- Linntown Location within Pennsylvania
- Coordinates: 40°57′26″N 76°53′54″W﻿ / ﻿40.95722°N 76.89833°W
- Country: United States
- State: Pennsylvania
- County: Union
- Township: East Buffalo

Area
- • Total: 0.73 sq mi (1.89 km^{2})
- • Land: 0.73 sq mi (1.89 km^{2})
- • Water: 0 sq mi (0.00 km^{2})

Population (2020)
- • Total: 1,695
- • Density: 2,327.9/sq mi (898.82/km^{2})
- Time zone: UTC-5 (EST)
- • Summer (DST): UTC-4 (EDT)
- ZIP code: 17837
- Area codes: 272 and 570
- FIPS code: 42-43704

= Linntown, Pennsylvania =

Unincorporated community in Pennsylvania, US

Linntown is a census-designated place (CDP) in East Buffalo Township, Union County, Pennsylvania, United States. The population was 1,695 at the 2020 census.

==History==
The village of Linnville or Linntown came to be in the second half of the nineteenth century. Named for the Linn family who owned several farms on the south side of the Lewisburg-Mifflinburg turnpike (present-day Route 45), it originally consisted of just a few houses on the north side of the turnpike. Arrival of the railroad stimulated commercial ventures such as the Kulp Lumber Mill and the Lewisburg Chair Factory (1887, forerunner of Pennsylvania House). Linntown saw large population growth when the Linn farms were developed into residential building lots in the 1920s.

==Geography==
Linntown is located at (40.957278, -76.898391), 1 mi southwest of Lewisburg.

According to the United States Census Bureau, the CDP has a total area of 0.7 sqmi, all land.

==Demographics==

As of the census of 2000, there were 1,542 people, 671 households, and 465 families residing in the CDP. The population density was 2,168.6 PD/sqmi. There were 700 housing units at an average density of 984.4 /sqmi. The racial makeup of the CDP was 95.65% White, 1.30% African American, 0.06% Native American, 1.88% Asian, 0.13% Pacific Islander, 0.39% from other races, and 0.58% from two or more races. Hispanic or Latino of any race were 2.01% of the population.

There were 671 households, out of which 26.4% had children under the age of 18 living with them, 60.4% were married couples living together, 7.6% had a female householder with no husband present, and 30.6% were non-families. 27.9% of all households were made up of individuals, and 12.4% had someone living alone who was 65 years of age or older. The average household size was 2.29 and the average family size was 2.79.

In the CDP, the population was spread out, with 21.6% under the age of 18, 3.6% from 18 to 24, 23.6% from 25 to 44, 28.1% from 45 to 64, and 23.1% who were 65 years of age or older.
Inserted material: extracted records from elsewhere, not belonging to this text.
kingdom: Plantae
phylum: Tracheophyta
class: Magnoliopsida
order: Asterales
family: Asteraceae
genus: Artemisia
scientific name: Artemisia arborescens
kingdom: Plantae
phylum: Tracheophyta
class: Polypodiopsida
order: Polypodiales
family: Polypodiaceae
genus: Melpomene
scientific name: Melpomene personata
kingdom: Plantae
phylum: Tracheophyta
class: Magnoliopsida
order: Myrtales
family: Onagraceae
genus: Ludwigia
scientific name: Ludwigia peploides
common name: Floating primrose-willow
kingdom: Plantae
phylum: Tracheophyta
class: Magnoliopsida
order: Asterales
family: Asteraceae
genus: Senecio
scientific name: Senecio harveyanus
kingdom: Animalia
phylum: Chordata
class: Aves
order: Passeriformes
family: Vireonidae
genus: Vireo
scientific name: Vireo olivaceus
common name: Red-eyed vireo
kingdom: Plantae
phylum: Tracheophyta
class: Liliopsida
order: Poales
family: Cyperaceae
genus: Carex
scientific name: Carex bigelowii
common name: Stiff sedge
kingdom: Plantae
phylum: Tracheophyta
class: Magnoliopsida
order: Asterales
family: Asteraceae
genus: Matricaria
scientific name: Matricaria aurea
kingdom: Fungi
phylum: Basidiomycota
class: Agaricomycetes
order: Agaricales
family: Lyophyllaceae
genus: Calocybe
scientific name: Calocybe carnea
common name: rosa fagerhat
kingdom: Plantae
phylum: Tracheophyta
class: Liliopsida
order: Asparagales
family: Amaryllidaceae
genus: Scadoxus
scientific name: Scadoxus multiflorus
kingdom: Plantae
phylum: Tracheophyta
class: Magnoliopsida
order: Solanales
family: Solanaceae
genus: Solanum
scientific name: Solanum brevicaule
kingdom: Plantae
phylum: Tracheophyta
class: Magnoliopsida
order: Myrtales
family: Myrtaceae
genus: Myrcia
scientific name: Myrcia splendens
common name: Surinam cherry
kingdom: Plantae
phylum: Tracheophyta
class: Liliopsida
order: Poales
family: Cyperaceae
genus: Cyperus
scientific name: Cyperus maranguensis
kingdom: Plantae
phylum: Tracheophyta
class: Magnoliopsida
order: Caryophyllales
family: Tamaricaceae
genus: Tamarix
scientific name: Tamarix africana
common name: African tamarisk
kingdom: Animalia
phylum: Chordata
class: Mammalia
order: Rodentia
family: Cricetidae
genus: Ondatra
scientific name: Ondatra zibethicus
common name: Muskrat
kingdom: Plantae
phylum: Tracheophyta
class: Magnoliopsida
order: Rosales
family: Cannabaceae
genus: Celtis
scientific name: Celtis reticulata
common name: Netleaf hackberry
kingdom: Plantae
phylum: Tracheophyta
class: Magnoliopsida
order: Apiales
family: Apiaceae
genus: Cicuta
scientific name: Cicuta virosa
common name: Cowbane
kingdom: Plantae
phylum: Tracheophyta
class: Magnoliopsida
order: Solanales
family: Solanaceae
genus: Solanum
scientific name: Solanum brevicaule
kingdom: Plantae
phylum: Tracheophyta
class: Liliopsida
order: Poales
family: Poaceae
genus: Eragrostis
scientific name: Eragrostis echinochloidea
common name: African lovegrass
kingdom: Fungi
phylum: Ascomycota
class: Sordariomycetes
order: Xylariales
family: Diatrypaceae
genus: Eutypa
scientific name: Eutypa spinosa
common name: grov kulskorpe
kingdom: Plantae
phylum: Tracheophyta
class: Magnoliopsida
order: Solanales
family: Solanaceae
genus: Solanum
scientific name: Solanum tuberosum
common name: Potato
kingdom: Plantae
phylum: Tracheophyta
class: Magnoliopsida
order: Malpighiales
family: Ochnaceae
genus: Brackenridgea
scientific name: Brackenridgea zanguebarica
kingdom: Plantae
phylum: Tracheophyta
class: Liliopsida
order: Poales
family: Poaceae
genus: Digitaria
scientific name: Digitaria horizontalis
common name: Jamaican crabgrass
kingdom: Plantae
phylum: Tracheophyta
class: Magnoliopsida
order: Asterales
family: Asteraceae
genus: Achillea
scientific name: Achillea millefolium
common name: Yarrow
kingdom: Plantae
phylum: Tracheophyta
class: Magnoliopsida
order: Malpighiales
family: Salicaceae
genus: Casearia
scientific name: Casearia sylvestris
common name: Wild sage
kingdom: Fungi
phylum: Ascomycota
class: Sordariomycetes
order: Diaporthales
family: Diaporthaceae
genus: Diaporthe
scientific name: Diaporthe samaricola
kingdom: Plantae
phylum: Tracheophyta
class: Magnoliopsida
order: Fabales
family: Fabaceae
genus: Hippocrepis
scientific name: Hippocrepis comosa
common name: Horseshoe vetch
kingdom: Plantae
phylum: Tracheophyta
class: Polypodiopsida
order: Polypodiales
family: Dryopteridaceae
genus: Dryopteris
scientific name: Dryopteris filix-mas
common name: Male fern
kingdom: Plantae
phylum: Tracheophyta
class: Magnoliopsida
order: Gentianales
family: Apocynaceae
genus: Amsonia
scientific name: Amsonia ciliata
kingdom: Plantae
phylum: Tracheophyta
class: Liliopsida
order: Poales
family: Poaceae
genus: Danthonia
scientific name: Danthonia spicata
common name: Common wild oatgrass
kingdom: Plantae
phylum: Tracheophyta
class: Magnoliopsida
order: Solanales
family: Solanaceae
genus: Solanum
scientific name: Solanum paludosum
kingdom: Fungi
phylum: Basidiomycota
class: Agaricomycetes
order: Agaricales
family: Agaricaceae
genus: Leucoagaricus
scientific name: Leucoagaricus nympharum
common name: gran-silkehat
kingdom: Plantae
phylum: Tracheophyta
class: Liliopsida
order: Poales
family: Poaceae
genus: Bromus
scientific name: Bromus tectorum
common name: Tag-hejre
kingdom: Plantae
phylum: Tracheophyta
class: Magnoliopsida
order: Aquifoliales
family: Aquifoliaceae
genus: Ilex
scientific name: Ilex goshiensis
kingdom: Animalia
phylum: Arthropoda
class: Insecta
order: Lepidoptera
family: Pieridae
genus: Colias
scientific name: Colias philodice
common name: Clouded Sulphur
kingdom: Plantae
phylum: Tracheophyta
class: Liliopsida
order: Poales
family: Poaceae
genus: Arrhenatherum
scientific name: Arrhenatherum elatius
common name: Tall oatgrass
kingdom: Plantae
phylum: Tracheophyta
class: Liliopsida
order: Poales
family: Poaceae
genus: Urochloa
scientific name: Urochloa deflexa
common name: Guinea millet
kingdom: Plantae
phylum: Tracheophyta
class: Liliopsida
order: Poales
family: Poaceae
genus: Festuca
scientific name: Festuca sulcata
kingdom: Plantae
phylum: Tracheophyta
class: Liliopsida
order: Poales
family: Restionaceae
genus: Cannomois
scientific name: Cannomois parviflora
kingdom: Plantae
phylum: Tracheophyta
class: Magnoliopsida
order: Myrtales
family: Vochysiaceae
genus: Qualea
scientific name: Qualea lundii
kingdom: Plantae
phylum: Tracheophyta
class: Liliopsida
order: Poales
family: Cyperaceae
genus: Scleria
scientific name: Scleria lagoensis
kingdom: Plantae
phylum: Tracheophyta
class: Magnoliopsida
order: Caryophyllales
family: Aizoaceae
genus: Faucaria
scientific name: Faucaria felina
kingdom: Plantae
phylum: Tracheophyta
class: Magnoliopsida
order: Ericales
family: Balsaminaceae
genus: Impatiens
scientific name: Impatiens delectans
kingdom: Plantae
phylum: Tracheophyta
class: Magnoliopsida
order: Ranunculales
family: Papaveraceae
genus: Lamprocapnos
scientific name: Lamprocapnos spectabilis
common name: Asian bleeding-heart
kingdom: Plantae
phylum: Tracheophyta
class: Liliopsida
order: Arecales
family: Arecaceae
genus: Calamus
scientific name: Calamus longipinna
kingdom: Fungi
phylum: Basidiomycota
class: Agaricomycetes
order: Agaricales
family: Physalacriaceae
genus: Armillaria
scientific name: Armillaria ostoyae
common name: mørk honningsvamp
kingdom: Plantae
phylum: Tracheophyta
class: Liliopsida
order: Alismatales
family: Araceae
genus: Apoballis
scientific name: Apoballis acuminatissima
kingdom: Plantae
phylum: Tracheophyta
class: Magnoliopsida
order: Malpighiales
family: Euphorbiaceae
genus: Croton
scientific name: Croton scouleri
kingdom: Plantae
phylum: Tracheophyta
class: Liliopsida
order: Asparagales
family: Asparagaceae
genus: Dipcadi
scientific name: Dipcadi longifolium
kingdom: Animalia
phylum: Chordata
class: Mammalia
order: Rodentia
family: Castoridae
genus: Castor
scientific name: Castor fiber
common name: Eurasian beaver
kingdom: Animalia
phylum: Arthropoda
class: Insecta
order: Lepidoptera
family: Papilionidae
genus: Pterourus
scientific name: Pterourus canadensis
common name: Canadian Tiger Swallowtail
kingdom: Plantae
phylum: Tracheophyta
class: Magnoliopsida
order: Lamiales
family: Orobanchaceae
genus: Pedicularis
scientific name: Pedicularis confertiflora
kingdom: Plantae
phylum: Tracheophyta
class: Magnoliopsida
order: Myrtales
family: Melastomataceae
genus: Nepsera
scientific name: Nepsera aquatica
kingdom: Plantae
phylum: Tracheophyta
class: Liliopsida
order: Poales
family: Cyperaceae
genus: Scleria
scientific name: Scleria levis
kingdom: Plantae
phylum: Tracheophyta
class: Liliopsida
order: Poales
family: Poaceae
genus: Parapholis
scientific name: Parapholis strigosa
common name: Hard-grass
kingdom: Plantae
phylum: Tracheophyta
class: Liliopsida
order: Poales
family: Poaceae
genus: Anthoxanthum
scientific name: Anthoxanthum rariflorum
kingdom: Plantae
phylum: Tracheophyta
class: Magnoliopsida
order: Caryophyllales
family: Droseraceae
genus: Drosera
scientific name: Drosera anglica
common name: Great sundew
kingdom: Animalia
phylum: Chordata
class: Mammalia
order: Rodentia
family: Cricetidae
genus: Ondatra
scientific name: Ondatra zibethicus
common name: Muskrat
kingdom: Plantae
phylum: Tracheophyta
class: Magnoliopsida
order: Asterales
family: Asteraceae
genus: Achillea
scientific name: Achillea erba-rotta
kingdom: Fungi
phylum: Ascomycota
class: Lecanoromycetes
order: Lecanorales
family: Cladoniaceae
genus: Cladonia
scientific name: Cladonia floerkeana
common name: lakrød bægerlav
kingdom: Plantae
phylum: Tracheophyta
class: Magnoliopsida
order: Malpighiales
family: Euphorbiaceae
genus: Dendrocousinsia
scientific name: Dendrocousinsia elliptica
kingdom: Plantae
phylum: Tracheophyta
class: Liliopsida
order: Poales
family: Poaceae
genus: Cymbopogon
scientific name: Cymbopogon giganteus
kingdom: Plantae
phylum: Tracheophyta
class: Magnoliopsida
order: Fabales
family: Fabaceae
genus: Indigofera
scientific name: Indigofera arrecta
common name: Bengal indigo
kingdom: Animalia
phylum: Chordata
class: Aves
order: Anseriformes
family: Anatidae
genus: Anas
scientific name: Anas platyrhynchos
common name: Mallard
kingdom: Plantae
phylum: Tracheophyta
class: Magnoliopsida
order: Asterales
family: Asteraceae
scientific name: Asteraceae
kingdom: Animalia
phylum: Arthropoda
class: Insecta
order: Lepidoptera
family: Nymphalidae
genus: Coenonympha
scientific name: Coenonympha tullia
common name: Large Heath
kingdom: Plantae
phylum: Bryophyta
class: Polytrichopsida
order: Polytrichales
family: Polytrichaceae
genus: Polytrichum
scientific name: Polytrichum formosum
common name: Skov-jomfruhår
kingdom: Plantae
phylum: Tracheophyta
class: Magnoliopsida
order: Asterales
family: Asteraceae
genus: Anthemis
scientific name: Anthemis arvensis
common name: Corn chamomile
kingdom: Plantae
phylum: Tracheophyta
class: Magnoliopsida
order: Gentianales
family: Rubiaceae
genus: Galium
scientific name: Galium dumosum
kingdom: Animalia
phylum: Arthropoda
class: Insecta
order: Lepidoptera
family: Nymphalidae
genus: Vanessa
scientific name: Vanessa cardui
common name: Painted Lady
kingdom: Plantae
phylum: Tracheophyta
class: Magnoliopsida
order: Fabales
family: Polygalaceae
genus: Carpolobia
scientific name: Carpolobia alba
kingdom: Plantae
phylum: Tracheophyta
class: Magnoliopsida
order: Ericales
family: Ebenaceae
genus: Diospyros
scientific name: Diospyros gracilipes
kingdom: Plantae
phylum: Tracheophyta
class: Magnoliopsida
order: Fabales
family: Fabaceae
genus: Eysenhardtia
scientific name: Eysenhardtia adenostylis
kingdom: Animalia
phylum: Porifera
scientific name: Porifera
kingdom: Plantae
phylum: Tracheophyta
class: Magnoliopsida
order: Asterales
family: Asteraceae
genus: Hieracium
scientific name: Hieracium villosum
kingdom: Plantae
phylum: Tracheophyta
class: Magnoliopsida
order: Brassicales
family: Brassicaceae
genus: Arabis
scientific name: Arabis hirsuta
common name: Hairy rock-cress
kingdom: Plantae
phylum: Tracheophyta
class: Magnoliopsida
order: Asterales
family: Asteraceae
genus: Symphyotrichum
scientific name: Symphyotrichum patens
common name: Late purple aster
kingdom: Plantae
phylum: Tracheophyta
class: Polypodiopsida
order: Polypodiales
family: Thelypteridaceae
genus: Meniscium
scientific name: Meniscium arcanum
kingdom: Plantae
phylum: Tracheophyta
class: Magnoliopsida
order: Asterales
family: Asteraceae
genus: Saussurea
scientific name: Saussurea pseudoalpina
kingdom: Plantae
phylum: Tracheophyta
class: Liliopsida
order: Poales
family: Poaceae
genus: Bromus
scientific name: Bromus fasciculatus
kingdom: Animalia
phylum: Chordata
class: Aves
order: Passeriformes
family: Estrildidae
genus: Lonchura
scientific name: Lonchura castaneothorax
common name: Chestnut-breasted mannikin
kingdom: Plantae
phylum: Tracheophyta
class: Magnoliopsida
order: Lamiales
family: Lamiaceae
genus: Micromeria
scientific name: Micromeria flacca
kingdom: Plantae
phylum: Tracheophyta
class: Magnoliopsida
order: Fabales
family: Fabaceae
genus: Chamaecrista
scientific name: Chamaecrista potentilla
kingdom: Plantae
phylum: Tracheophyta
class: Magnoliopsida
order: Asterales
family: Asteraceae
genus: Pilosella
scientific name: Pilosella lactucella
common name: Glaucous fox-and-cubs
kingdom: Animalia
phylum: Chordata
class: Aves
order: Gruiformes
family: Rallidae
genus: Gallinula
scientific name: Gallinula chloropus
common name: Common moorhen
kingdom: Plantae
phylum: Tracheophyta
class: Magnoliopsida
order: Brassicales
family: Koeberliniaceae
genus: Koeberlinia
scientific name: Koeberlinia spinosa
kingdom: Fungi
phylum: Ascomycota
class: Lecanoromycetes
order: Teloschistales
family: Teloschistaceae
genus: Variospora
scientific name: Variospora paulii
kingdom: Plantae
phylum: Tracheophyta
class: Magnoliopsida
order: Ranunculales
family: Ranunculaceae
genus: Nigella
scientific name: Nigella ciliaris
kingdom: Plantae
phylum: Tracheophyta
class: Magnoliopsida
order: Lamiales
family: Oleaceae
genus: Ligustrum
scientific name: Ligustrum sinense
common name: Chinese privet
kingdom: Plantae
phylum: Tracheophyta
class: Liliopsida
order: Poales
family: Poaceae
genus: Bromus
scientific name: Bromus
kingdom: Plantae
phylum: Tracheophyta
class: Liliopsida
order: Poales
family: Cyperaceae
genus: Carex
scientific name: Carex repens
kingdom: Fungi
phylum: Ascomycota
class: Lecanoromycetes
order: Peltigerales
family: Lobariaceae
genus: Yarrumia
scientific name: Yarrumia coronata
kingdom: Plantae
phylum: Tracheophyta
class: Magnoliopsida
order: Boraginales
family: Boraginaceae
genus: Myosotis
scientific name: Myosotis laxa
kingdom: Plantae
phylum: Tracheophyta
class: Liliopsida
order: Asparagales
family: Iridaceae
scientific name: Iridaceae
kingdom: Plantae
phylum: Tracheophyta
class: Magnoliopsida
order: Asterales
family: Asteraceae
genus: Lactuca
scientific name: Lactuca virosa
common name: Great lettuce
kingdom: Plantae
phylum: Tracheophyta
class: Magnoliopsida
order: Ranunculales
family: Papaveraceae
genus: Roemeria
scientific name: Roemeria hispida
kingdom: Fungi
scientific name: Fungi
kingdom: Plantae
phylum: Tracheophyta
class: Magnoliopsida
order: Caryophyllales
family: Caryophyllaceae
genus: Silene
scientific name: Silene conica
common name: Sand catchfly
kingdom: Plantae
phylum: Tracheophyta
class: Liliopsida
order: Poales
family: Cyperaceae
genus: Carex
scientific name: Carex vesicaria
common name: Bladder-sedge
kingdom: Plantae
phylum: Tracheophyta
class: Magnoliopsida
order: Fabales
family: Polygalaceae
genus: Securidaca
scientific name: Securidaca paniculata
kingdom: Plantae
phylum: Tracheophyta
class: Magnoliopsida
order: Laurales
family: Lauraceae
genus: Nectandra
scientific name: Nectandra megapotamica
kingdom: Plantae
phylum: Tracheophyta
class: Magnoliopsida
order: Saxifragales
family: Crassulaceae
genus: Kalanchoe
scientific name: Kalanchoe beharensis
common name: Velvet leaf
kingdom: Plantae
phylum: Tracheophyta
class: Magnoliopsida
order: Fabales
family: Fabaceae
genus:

The median age was 46 years. For every 100 females, there were 92.3 males. For every 100 females aged 18 and over, there were 87.2 males.

The median income for a household in the CDP was $50,000, and the median income for a family was $64,034. Males had a median income of $43,107 versus $27,000 for females. The per capita income for the CDP was $26,149. About 2.6% of families and 4.1% of the population were below the poverty line, including none of those under age 18 and 2.1% of those age 65 or over.

Historical population
| Census | Pop. | Note | %± |
| 2020 | 1,695 |  | — |
U.S. Decennial Census

==Education==
It is in the Lewisburg Area School District.